Each county jail is owned and operated by the county where it resides. The local county Sheriff’s Office is the law enforcement agency in charge of maintaining the facilities, supervising the inmates, and keeping all Texas county jail inmate records updated. They make it pretty easy to perform a Texas county jail inmate search online by offering a list of inmates or a search feature on their website. Most counties have websites with these search tools.

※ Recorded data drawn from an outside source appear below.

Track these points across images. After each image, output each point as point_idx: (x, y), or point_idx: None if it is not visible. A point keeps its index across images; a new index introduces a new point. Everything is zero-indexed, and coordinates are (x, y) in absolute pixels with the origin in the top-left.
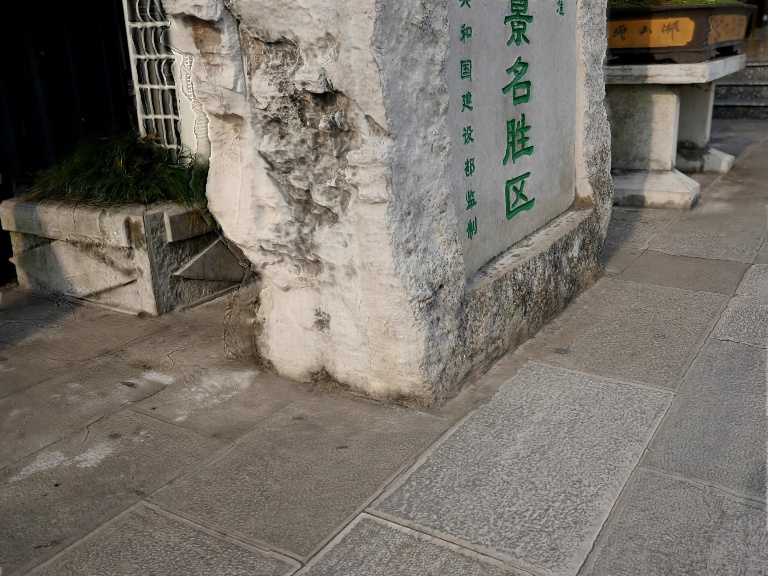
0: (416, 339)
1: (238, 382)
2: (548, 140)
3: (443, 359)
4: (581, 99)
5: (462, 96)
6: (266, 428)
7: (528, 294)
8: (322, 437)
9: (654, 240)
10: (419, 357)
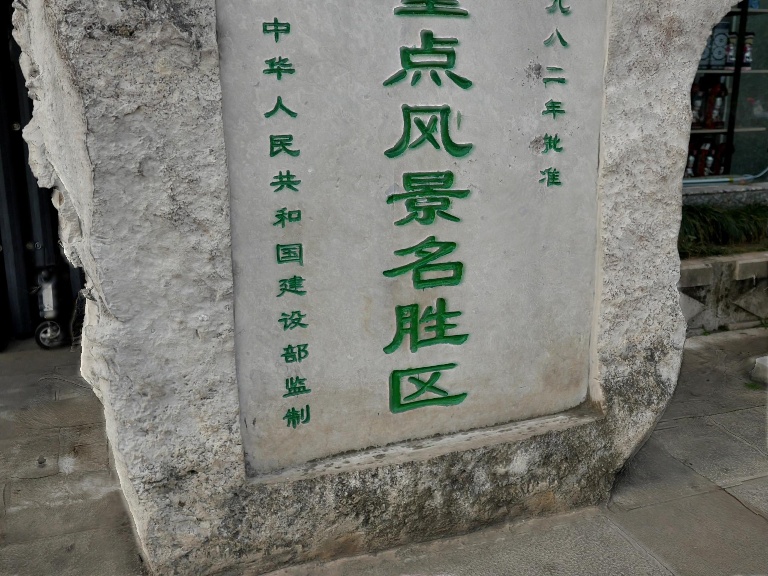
0: (142, 517)
1: (80, 492)
2: (511, 329)
3: (184, 545)
4: (600, 283)
5: (280, 280)
6: (45, 545)
7: (373, 504)
8: (53, 574)
9: (766, 478)
10: (144, 535)
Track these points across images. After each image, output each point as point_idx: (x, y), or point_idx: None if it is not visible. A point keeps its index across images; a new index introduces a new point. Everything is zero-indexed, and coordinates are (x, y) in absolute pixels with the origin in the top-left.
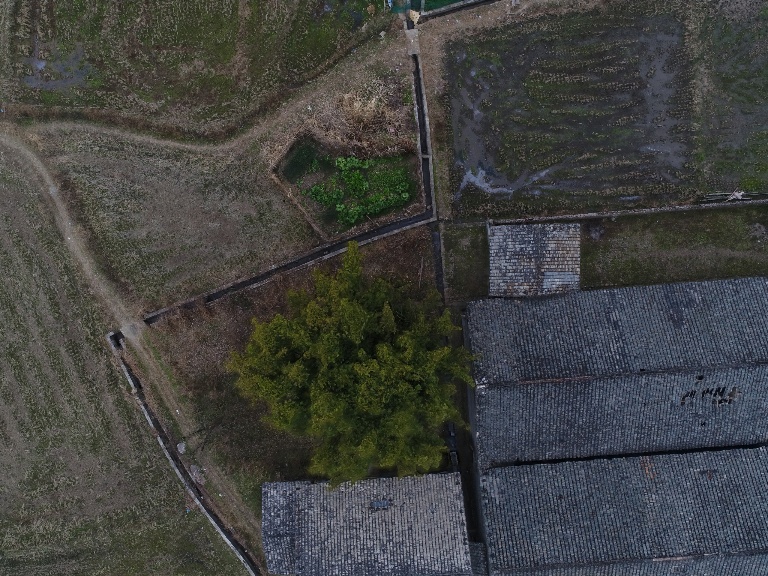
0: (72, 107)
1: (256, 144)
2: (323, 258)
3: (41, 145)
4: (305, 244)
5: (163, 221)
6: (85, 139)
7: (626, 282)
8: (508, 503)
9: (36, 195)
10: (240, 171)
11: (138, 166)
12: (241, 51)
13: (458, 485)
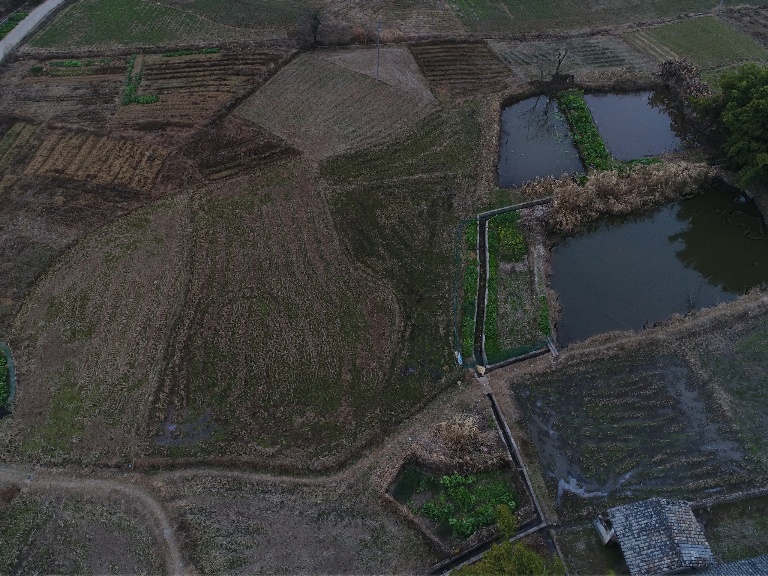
0: (196, 457)
1: (366, 472)
2: (444, 575)
3: (164, 490)
4: (423, 563)
5: (276, 554)
6: (205, 483)
7: None
8: None
9: (150, 539)
10: (352, 498)
11: (254, 503)
12: (346, 403)
13: None
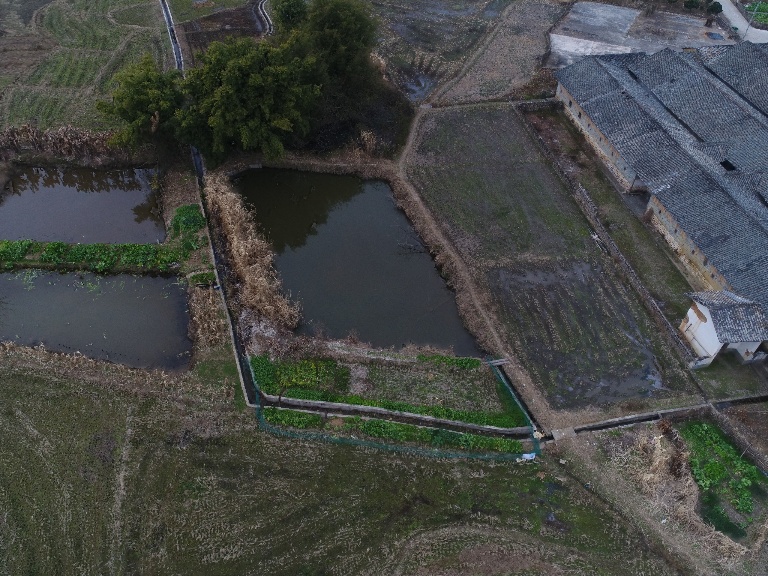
0: None
1: None
2: None
3: None
4: None
5: None
6: None
7: (685, 286)
8: None
9: None
10: None
11: None
12: None
13: None
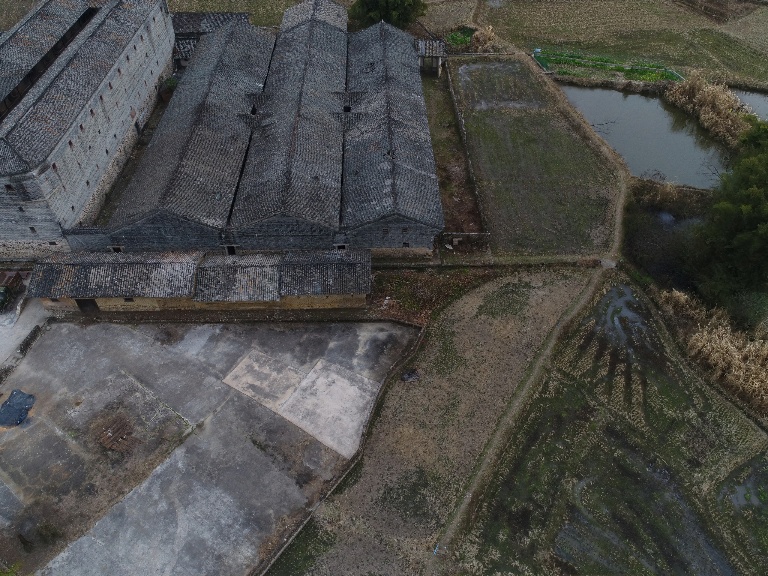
0: None
1: None
2: None
3: None
4: None
5: None
6: None
7: None
8: (335, 33)
9: None
10: None
11: None
12: None
13: (343, 29)
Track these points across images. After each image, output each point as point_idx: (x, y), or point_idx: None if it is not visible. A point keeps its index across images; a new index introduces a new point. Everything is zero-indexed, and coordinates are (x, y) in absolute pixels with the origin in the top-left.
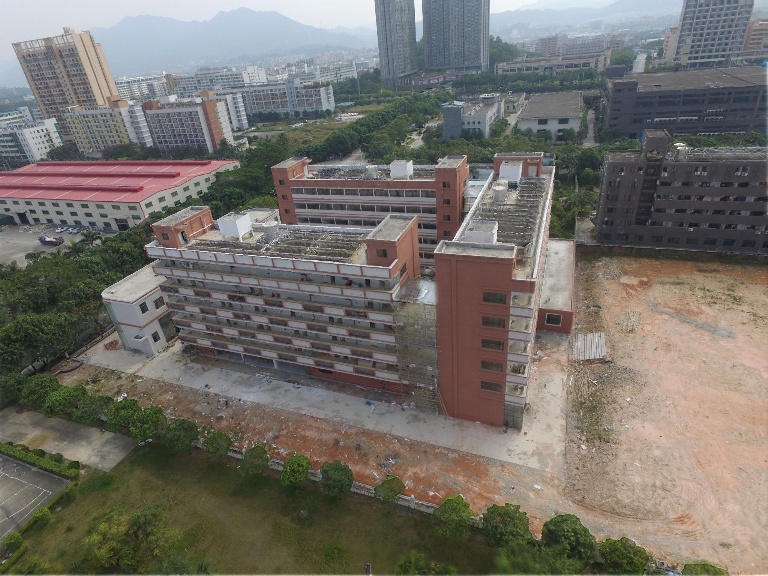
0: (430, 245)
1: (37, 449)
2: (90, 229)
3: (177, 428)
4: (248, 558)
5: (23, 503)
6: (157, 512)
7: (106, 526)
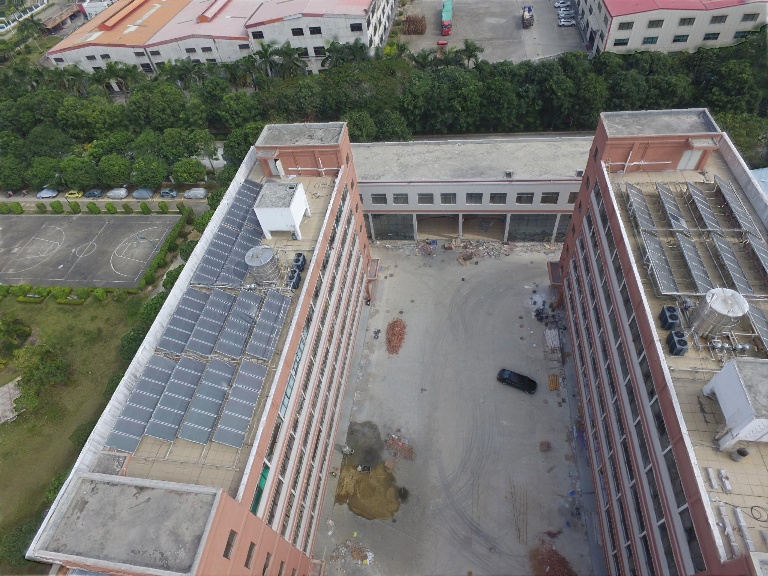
0: (628, 570)
1: (186, 240)
2: (575, 20)
3: (128, 340)
4: (18, 477)
5: (127, 272)
6: (44, 380)
7: (21, 353)
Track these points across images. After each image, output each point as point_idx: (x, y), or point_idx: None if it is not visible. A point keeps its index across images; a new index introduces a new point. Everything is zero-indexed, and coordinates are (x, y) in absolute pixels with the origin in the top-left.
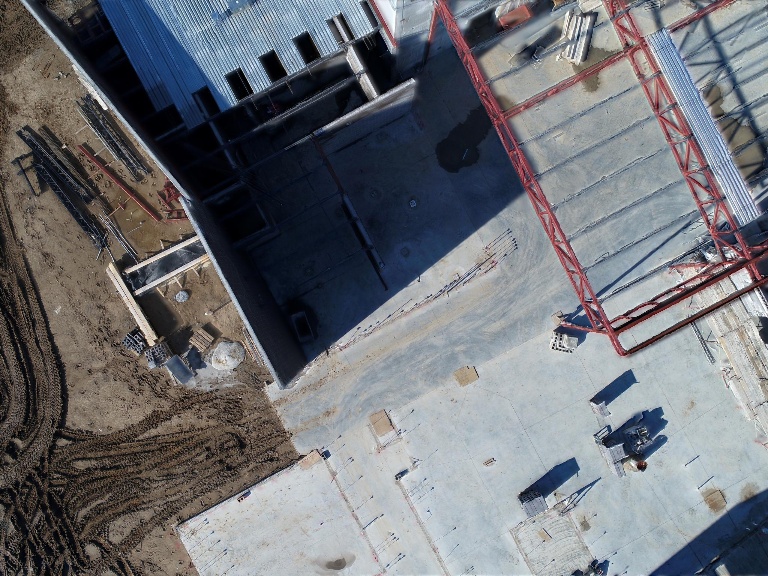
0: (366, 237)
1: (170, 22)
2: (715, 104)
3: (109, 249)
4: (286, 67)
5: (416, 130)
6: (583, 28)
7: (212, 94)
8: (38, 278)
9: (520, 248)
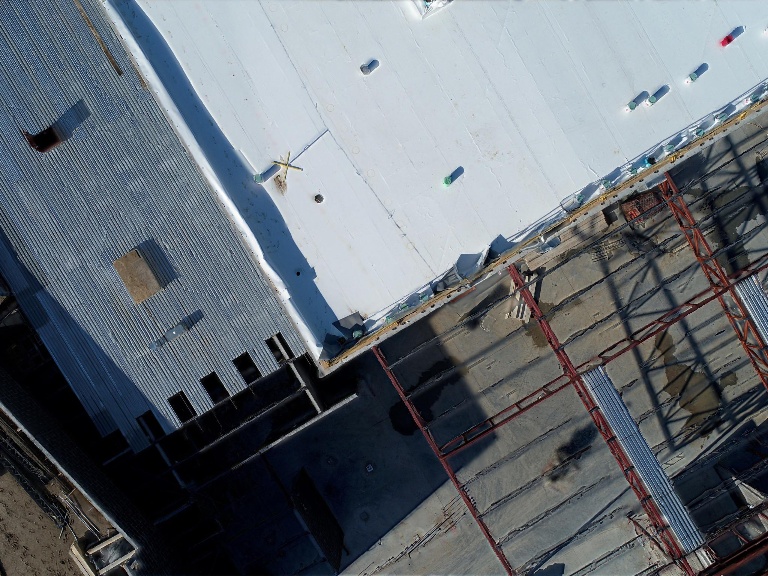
0: (318, 550)
1: (109, 349)
2: (668, 352)
3: (71, 527)
4: (228, 388)
5: (369, 395)
6: (531, 286)
7: (156, 418)
8: (3, 558)
9: (479, 506)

They also list the programs offered to inmates, and many of them allow visitation (sometimes even video chat), calls, mail, education, healthcare services, substance abuse treatment, religious studies, and mental health counseling as well as other rehabilitative services. Most local county jails have recreational areas, some allow low-risk inmates to work in work-release programs, and most have libraries so that inmates can borrow books to read. Correctional staff transport the inmates from jail to and from courts. They also help them arrange bond and bail if they are eligible.
The San Saba County Jail is the oldest operating jail in the nation and was built in 1884. It has been used for 134 years. Unfortunately, it requires upkeep, and the county is not well funded, and it may have to be closed down. The third floor has been off-limits for a year now.
Modern jails in Texas have been updated to handle a lot more inmates. They also have different units with varying degrees of custody, and some serve only males and others only females.
There are 69,769 inmates located in county jails throughout Texas. About half of them (32,018) are pretrial detainees. More than 3,000 are parole violators who have committed new offenses. Only about 13% of the inmates in jail are women; the rest are men. More than 67% are White, and 32% are Black. The rest are other races. About a quarter of them committed misdemeanors and the rest felonies.